Lore 302: Bedside Manner

Summary of Lore 302: Bedside Manner

by Aaron Mahnke

34mMarch 23, 2026

Overview of Lore 302: Bedside Manner

Host Aaron Mahnke examines the thin line between healing and harm by tracing how caretakers—from ancient communities and faith healers to Victorian patent-medicine makers and early 20th-century nurses—have both saved and killed. The episode connects cultural beliefs about healing (magic, deities, rituals) with real-world cases where trusted caregivers used poisons (primarily opium and arsenic) to quiet, profit from, or actively murder their charges.

Key stories and examples

  • Patent medicines (Victorian era)
    • Godfrey’s Cordial and Dalby’s Carminative: popular “mother’s friends” used to calm crying babies; both primarily contained opium and could—and did—cause overdoses and deaths.
  • Ancient evidence of caregiving
    • Neanderthal and early human skeletons show survival after serious injuries or disabilities, suggesting long-term care by communities and linking caregiving to human identity and ritual/magic.
  • Folk and religious healing practices
    • Global examples: transference rituals (trees, dolls, animals), the caladrius bird, deities of healing (Patecatl, Brigid, Sami sun goddess) and gods who are both sickness-bringers and healers (Apollo, Sekhmet).
  • Caretaker murderers (historical true crime)
    • Bertha Gifford (Catawissa, MO): volunteer nurse who poisoned at least 17 patients with arsenic; found insane, institutionalized.
    • Amy Archer Gilligan (Archer Home, CT): ran a nursing home; sold lifetime care contracts and profited from quick deaths—48 residents exhumed with arsenic; institutionalized after being found insane.
    • Lydia Sherman (19th century): prolific poisoner who killed multiple children and husbands with arsenic; convicted and sentenced to life, later escaped briefly, died in prison (symptoms at death mirrored arsenic poisoning).
    • Frederick Morse / Dr. Frederick Maurice Benno (early 20th century): nurse who confessed to killing residents with chloroform, claimed mercy killings; sent to an asylum, escaped, later presumed dead by suicide; had worked producing first-aid supplies.

Main themes and takeaways

  • Medicine vs. poison
    • The episode emphasizes the aphorism: "the only difference between a medicine and a poison is the size of the dose." Substances used to comfort (opium, chloroform, arsenic) easily became lethal.
  • Betrayal of trust
    • The most unsettling crimes are those committed by caregivers—the people society entrusts with the vulnerable—because they violate a foundational social instinct to protect and aid.
  • Cultural framing of illness and care
    • Before modern medicine, care intertwined with ritual and belief; gods and folk practices offered meaning and comfort but could also justify harmful procedures or misattributions.
  • Economic and social motives
    • Financial gain (lifetime care contracts), social pressures, domestic strain, and possible delusions or merciful rationalizations all appear as motives or justifications for caregiver-caused deaths.
  • Historical continuity
    • From prehistoric caregiving to Victorian patent medicines to early-20th-century nursing-home murders, the interplay of compassion, control, and harm recurs across eras.

Notable quotes

  • "The only difference between a medicine and a poison is the size of the dose."
  • "When you give an old person chloroform... it's like putting a child to sleep. It frees them from all pain." — statement attributed to Frederick Morse about his alleged motives.
  • "I wanted my past to be dead." — Frederick Morse (on changing identity).

Why it matters

  • The episode reframes “caregiver” not automatically as benign and highlights how social and medical trust can be exploited.
  • It connects folklore, religion, anthropology, and forensic history to show patterns in how societies try to heal and how those systems can be abused.
  • It prompts reflection on modern caregiving ethics, oversight in elder and infant care, and how economic incentives can distort care.

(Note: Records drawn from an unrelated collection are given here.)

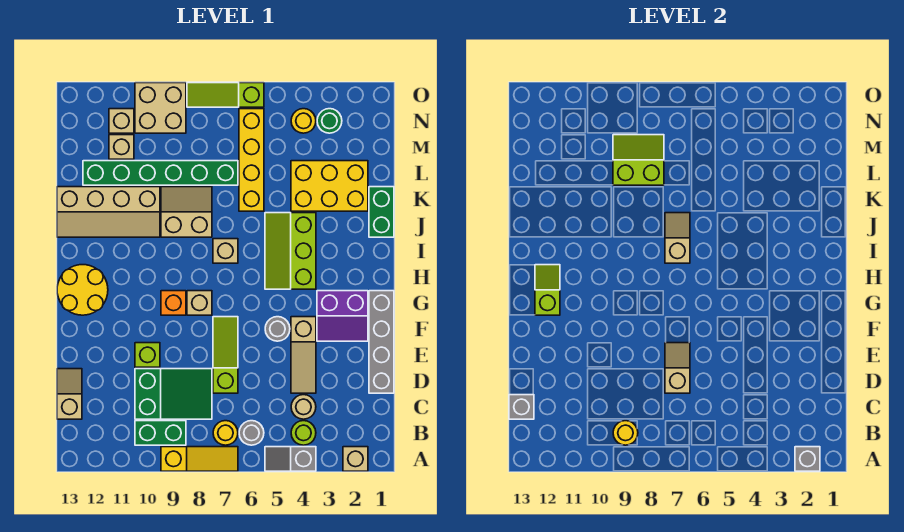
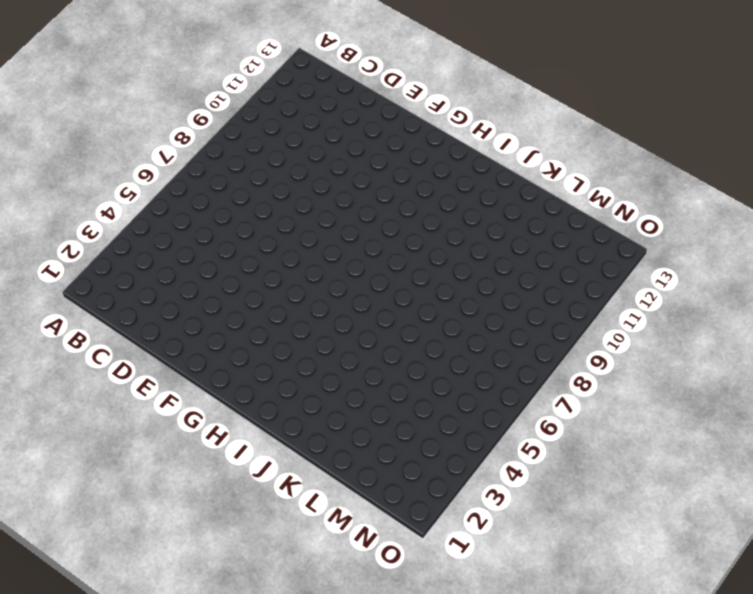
none -> tan 1x1 brick [343,447,368,471]
none -> grey 1x2 slope [265,447,316,471]
none -> yellow 1x3 slope [161,447,238,471]
none -> lime 1x1 round brick [291,421,316,445]

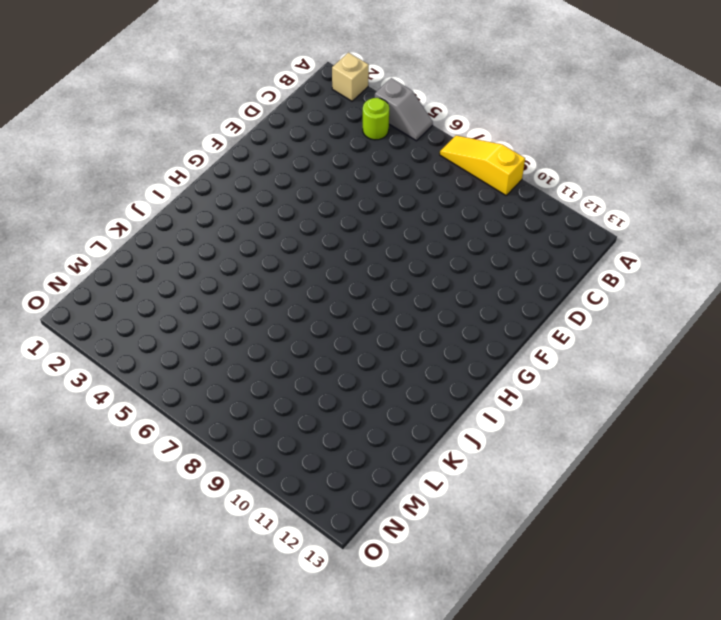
none -> grey 1x1 round brick [239,421,264,445]
none -> yellow 1x1 round brick [213,421,238,445]
none -> green 1x2 brick [135,421,186,445]
none -> tan 1x1 round brick [291,395,316,419]

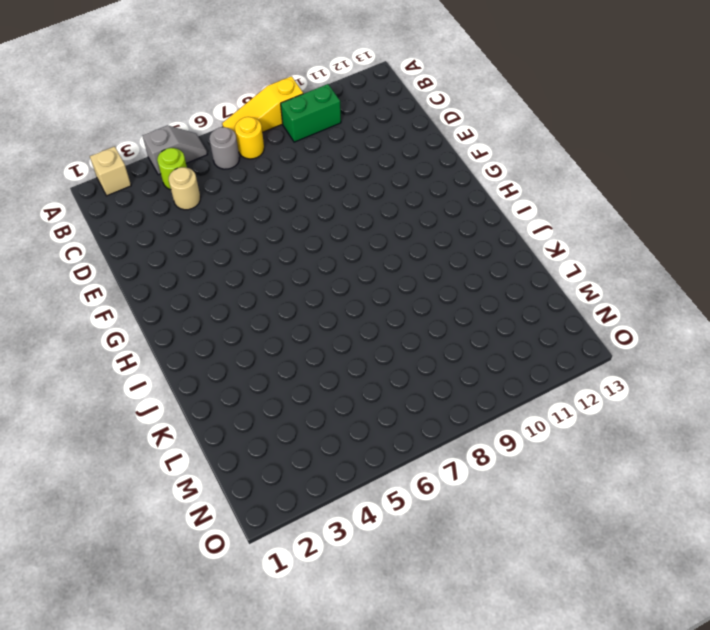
none -> green 2x3 slope [135,369,212,419]
none -> tan 1x2 slope [57,369,82,419]
none -> grey 1x4 brick [369,291,394,393]
none -> tan 1x3 slope [291,317,316,393]

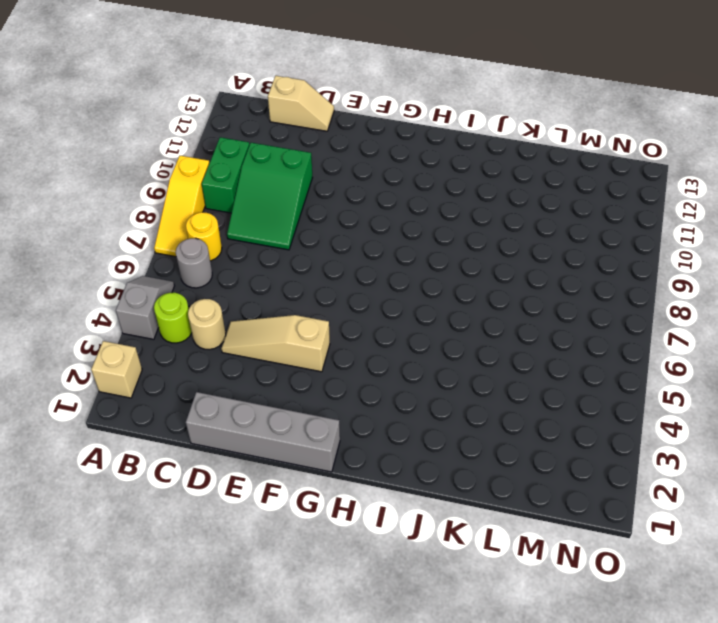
none -> lime 1x3 slope [213,317,238,393]
none -> lime 1x1 brick [135,343,160,367]
none -> purple 2x2 slope [317,291,368,341]
none -> grey 1x1 round brick [265,317,290,341]

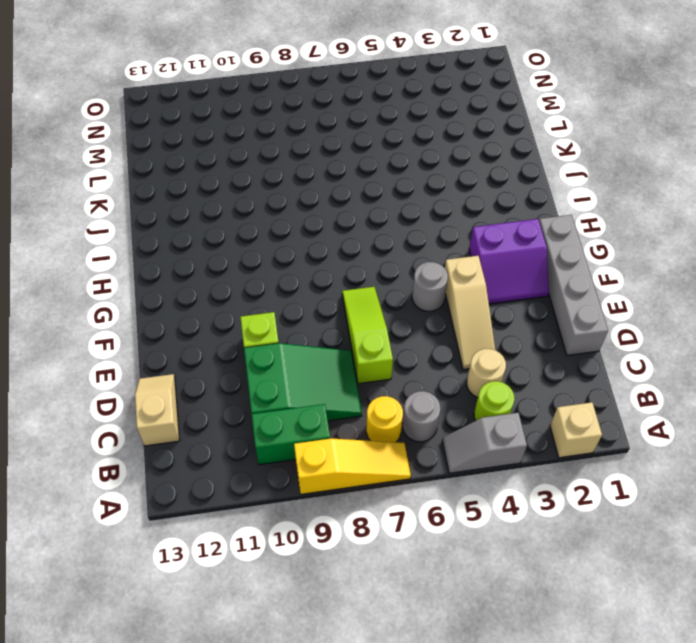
none -> tan 1x1 brick [187,291,212,315]
none -> orange 1x1 brick [161,291,186,315]
none -> yellow 2x2 round brick [57,265,108,315]
none -> lime 2x3 slope [265,213,316,289]

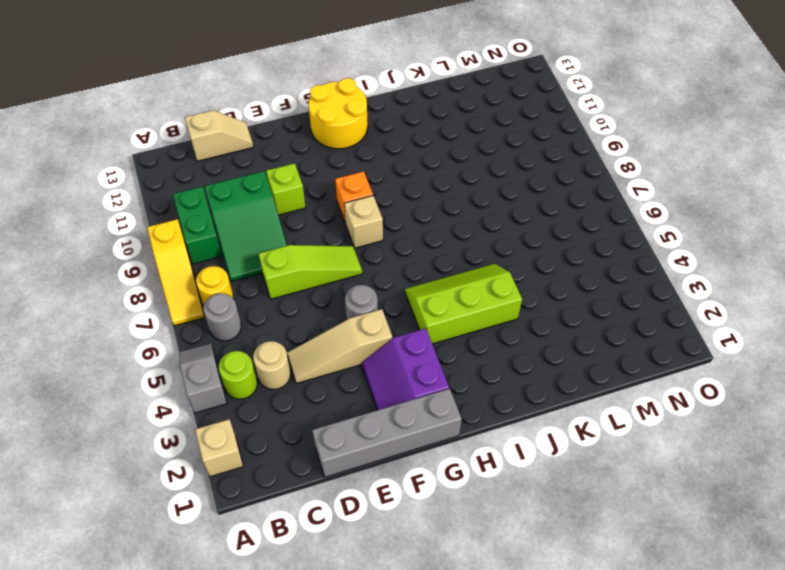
none -> tan 1x1 brick [213,239,238,263]
none -> green 1x2 brick [369,187,394,237]
none -> tan 2x2 slope [161,187,212,237]
none -> tan 2x4 slope [57,187,160,237]

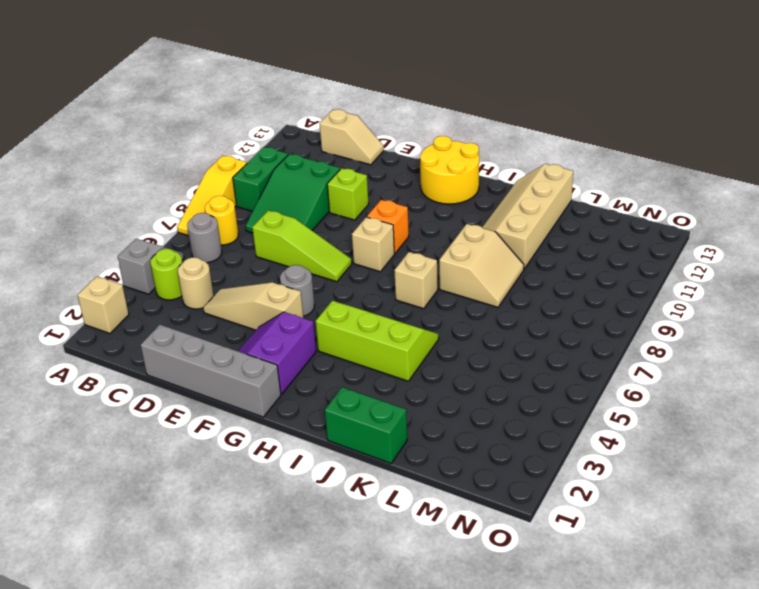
none -> yellow 2x3 brick [291,161,368,211]
none -> yellow 1x4 brick [239,109,264,211]
none -> green 1x6 brick [83,161,238,185]
none -> tan 1x1 brick [109,135,134,159]

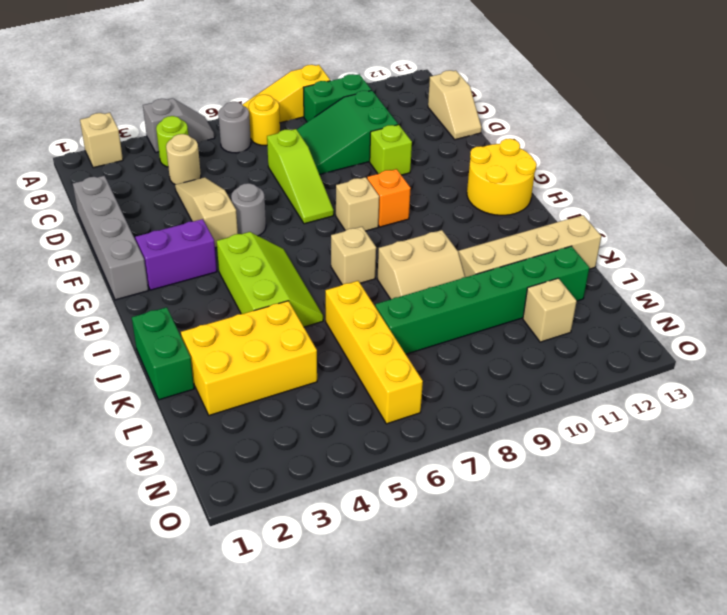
none -> green 1x1 round brick [317,109,342,133]
none -> yellow 1x1 round brick [291,109,316,133]
none -> tan 2x2 brick [135,83,186,133]
none -> tan 1x1 brick [109,109,134,133]

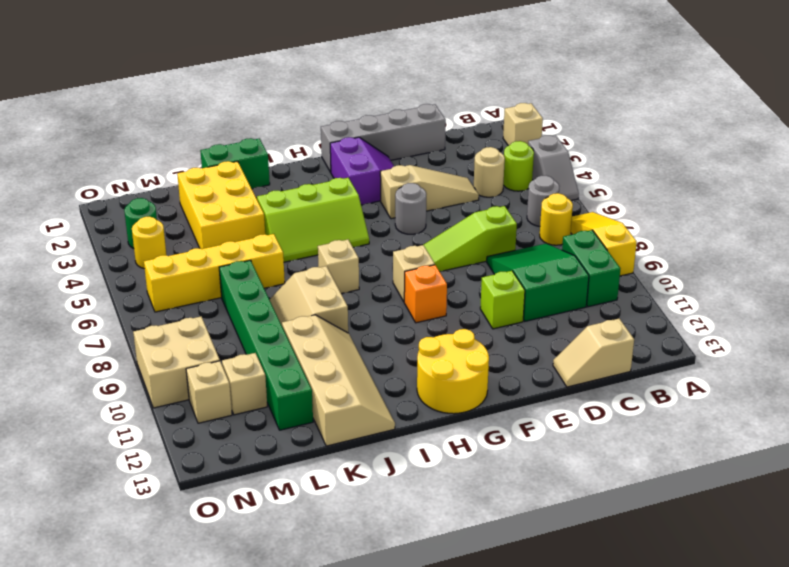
none -> lime 1x3 slope [187,83,264,107]
none -> grey 1x1 brick [795,447,820,471]
none -> yellow 1x1 round brick [613,421,638,445]
none -> grey 1x1 brick [509,395,534,419]

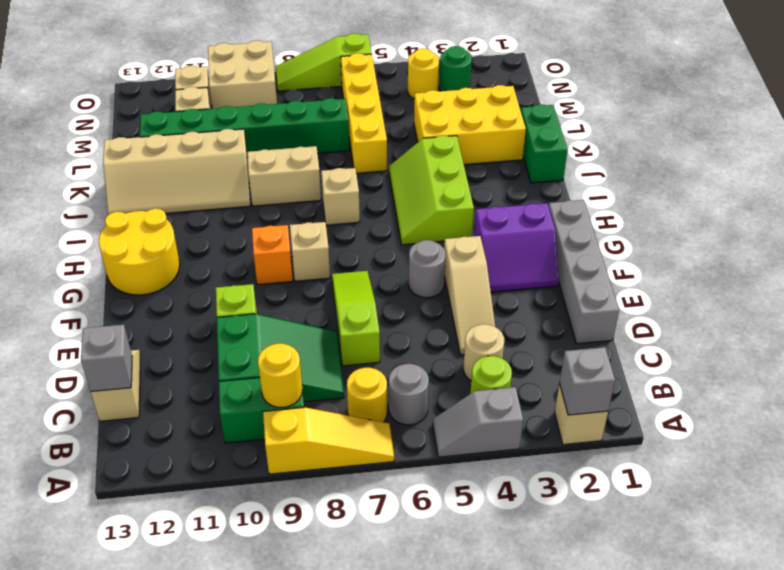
none -> tan 1x2 slope [665,343,690,393]
none -> lime 1x2 slope [535,265,560,315]
none -> tan 1x2 slope [665,213,690,263]
none -> lime 2x2 slope [613,135,664,185]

Further resources & production notes

  • Host: Aaron Mahnke; episode written by Jenna Rose Nethercott; research by Cassandra de Alba; music by Chad Lawson.
  • Related projects: Mahnke’s book Exhumed (explores New England vampire panic and its roots) — available for pre-order.
  • Sponsors mentioned in episode: Progressive Insurance, BetterHelp, Amazon Music, Aloha (protein bars).
  • Suggested follow-ups for curious listeners: read about Victorian patent medicines, historical use of arsenic and opiates, case studies of caregiver serial killers, and anthropological work on prehistoric caregiving.

Actionable items (if you want to dig deeper)

  • Read primary sources or case files on Bertha Gifford, Amy Archer Gilligan, and Lydia Sherman for court details.
  • Research patent-medicine advertising in the 19th century to understand how opiate-based remedies were normalized.
  • Explore anthropology texts on caregiving evidence in ancient human remains (Neanderthal and prehistory) for broader context on communal care practices.